Mas Arga baru memasuki restoran ini dan dia tidak sendiri tapi dengan seorang perempuan. Perempuan itu sangat cantik, dengan tubuh tinggi. Apa dia model?

"Istrinya cantik ya, dan dari wajahnya aku tebak kalau dia juga wanita yang cerdas," ujar El.

"El berisik! Makan aja apa gak usah merhatiin orang," ucapku dengan kesal.

"Kamu kenapa sih Rain? Setelah aku bahas pak Abimana kok jadi kesel gitu?"

"Lagian orang gak penting kok dibahas," jawabku.

"Beliau itu panutanku di dunia hukum Rain. Usianya baru 31 tahun dan sudah menjadi senior associate di firma besar, ditambah lagi menjadi ketua tim hukum perusahaan," ucap El.

"Dia kerja di perusahaan keluarga ku," jawabku singkat dan membuat El memandangku tak percaya. Ekspresi nya memang mudah ditebak!

"Perusahaan tempat dia bekerja sebagai legal officer itu adalah Balla Company," terangku.
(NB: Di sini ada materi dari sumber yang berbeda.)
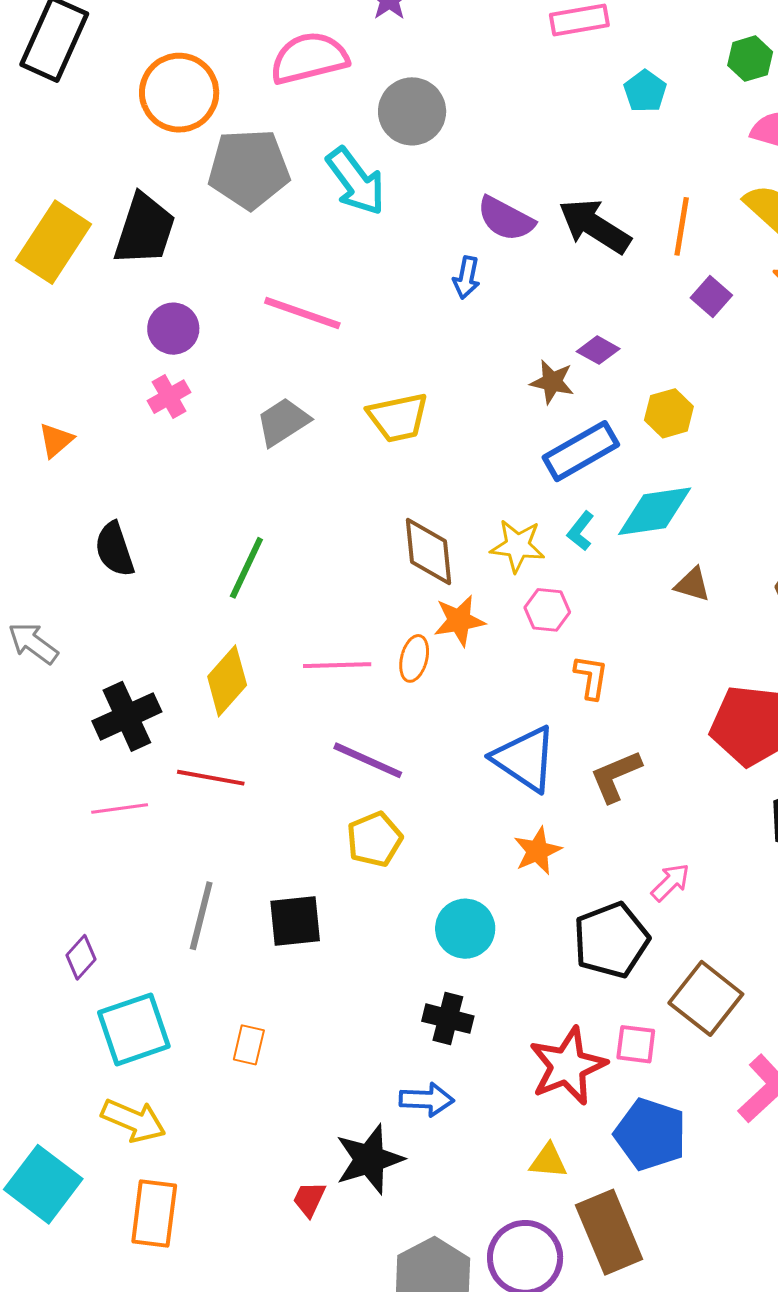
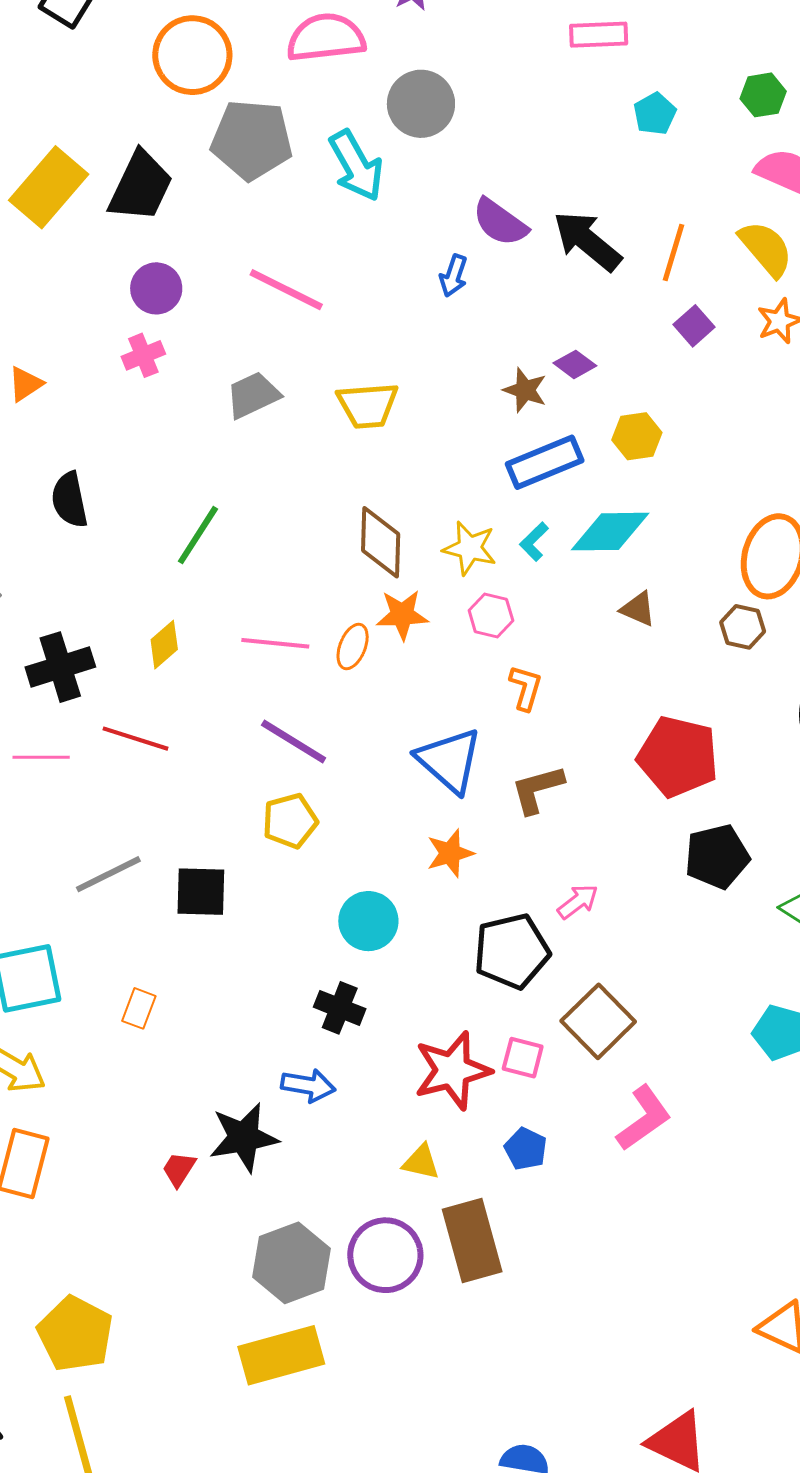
yellow diamond: (227, 681) -> (164, 645), size x0.7
gray line: (201, 916) -> (108, 874), turned 42
blue pentagon: (650, 1134) -> (526, 1149), size x0.6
"Kalau gitu kamu udah kenal sama beliau?" tanyanya dengan antusias dan hanya kubalas dengan anggukan.

"Kenalin aku dong Rain," pintanya.

"Ogah!" jawabku.

"Aku beliin kamu sepatu dari dior deh," tawar El dan aku hanya memutar bola mataku malas.

"Kamu mau keluarin uang segitu besar cuma untuk dikenalin sama pak Abimana?" tanyaku.

"Koneksi itu penting Rain. Mungkin aja kan nanti setelah aku selesai magang aku bisa kerja di firma tempat dia bekerja. Ini investasi, bukan buang-buang uang!" ucapnya dengan semangat.

"Makannya pinter biar gak usah pake koneksi aja kamu bisa masuk ke firma manapun," ejekku.

"Eh orang pinter kalah ya sama jalur orang dalam," ucapnya telak.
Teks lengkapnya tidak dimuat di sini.